Durante a pandemia, vocês fizeram um acordo específico sobre o home office, que pegou grande parte da categoria. Daqui para a frente, essa será uma realidade?

Então, é um mundo que está em transformação ainda. O home office veio para ficar, as pessoas gostam, principalmente do trabalho híbrido, tem muitas empresas que se adaptaram a esse sistema. Algumas tarefas não dá para fazer. Mas a gente está vivendo uma mudança tecnológica muito grande, tem muitas agências fechando, muito trabalho indo para o smartphone, a Inteligência Artificial que está chegando com tudo… Uma das grandes preocupações nossas é como vai ser esse novo mundo do trabalho, como a gente vai regulamentar a nova organização do trabalho, de forma a preservar a emprego e garantir que algum ganho da tecnologia venha para a sociedade. Você tem a indústria financeira que gera muito lucro, que deveria ter alguma responsabilidade social, está só diminuindo trabalho, aumentando tarifas e concentrando riqueza.

Os cinco maiores bancos lucraram 106 bilhões de reais (em 2022). Oito meses consecutivos de eliminação de vagas na categoria, que soma 4.771 vagas, só em maio foram 984. Ou seja, eles estão reduzindo postos de trabalho. Ao mesmo tempo, o sindicato está fazendo atividade nas ruas, a gente vai nas agências das periferias, lotadas. Porque os bancos escolhem os grandes centros para manter agência, o café, a butique, e na periferia a população amarga filas enormes, fica desassistida, e os trabalhadores estão com sobrecarga, e aí aumentam as doenças emocionais, doenças psicossomáticas.

Vai continuar esse trabalho híbrido, vai ter mudança no setor, e o sindicato tem que acompanhar. No caso da pandemia a gente foi rápido, acho que foi uma das primeiras categorias a ir para a mesa de negociação nesse assunto. Começamos a estudar uma série de questões que salvaram a vida dos bancários. Aí o movimento sindical tinha apoio dos médicos, dos técnicos. Conseguimos resguardar os trabalhadores do setor, conseguimos atender a população, que naquele momento estava vivendo de auxílio emergencial. O pessoal da Caixa sofreu muito, eles não puderam ir pro home office. Tanto nós como a federação dos bancos concordam que foi uma negociação muito boa. Essa mesa foi muito importante, acho que é um dos grandes marcos das nossas negociações modernas. Foi num momento de mudança tecnológica, uma pandemia que ninguém sabia do que se tratava. A gente teve que se adaptar a modelos de trabalho on-line, assembleia, eleição, fizemos votações com 20 mil pessoas. Foi uma loucura, mas conseguimos.

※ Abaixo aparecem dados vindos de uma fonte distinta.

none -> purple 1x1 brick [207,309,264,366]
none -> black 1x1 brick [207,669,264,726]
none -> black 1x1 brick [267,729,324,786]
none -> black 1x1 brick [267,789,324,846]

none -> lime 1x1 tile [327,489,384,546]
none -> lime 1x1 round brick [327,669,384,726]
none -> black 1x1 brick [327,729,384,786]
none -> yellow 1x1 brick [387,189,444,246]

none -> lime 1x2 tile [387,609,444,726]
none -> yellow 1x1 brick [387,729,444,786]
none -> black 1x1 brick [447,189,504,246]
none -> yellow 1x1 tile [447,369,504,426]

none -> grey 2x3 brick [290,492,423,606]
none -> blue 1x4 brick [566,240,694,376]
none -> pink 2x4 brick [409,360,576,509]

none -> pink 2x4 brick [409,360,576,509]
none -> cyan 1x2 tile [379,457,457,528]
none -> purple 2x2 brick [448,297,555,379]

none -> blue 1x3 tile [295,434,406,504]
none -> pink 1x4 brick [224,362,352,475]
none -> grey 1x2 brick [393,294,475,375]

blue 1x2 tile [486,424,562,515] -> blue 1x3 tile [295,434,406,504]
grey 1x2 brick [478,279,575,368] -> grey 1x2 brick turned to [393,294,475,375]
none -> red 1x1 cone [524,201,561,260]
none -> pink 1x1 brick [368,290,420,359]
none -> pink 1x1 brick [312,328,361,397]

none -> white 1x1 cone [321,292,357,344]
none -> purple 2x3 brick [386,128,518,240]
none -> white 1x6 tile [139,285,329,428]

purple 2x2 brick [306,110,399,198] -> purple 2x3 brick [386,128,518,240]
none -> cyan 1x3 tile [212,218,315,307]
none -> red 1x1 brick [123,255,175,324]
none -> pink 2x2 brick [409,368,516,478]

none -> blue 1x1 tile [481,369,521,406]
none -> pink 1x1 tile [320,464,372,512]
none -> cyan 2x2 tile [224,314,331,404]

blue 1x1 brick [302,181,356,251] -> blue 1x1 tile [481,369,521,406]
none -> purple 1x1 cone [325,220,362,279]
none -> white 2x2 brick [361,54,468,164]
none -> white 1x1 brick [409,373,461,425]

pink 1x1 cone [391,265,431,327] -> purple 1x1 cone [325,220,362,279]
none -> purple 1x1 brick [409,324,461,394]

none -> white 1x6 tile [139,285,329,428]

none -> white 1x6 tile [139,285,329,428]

Os bancários já têm esse know-how na convenção coletiva, com a cláusula da igualdade de oportunidades. Durante a assinatura da lei da igualdade salarial, muita gente falou sobre a questão da lei “que pega”. Como fazer para que a lei seja implementada mesmo?

Primeiro, tem que ter fiscalização. Vai ter toda uma formação com os auditores-fiscais. É importante ter os sindicatos fortes, atuantes. No caso dos bancários, na convenção coletiva, na base (escriturários, caixas) todo mundo ganha igual. A discriminação conosco começa no momento das promoções. As mulheres são promovidas duas, três vezes, os homens não têm limites. Vamos ter que conseguir provar que há discriminação na promoção, que tem trabalho igual e salário desigual.

Os bancários são uma categoria forte, mobilizada, têm força na mesa de negociação, a gente vai conseguir fazer a fiscalização, para nós vai ser mais fácil para poder cobrar. Agora, em outros setores que não são tão organizados, a gente tem que fazer uma campanha forte para as trabalhadoras denunciarem, como a gente fez na questão do assédio moral, sexual, procurar o Ministério do Trabalho (que o outro governo extinguiu), obrigar que se aplique a lei.

Mas eu tenho certeza de que vai pegar, porque as mulheres estão muito antenadas com esse assunto. Elas sabem que ganham menos e que é muito injusto. É muito injusto, você ganha menos porque tem que trabalhar mais em casa, lavar, passar, cozinhar, cuidar de criança, tem uma cobrança terrível em cima da estética, da autoestima das mulheres, e tem que ganhar menos por causa disso? Acho vai pegar, e muito forte. Acho que o presidente Lula fez um golaço com essa lei. O desafio para nós é colocar as mulheres no mercado de trabalho. Aí a gente volta: baixar as taxas de juros, política de industrialização, produção, renda…. A (lei) Maria da Penha pegou.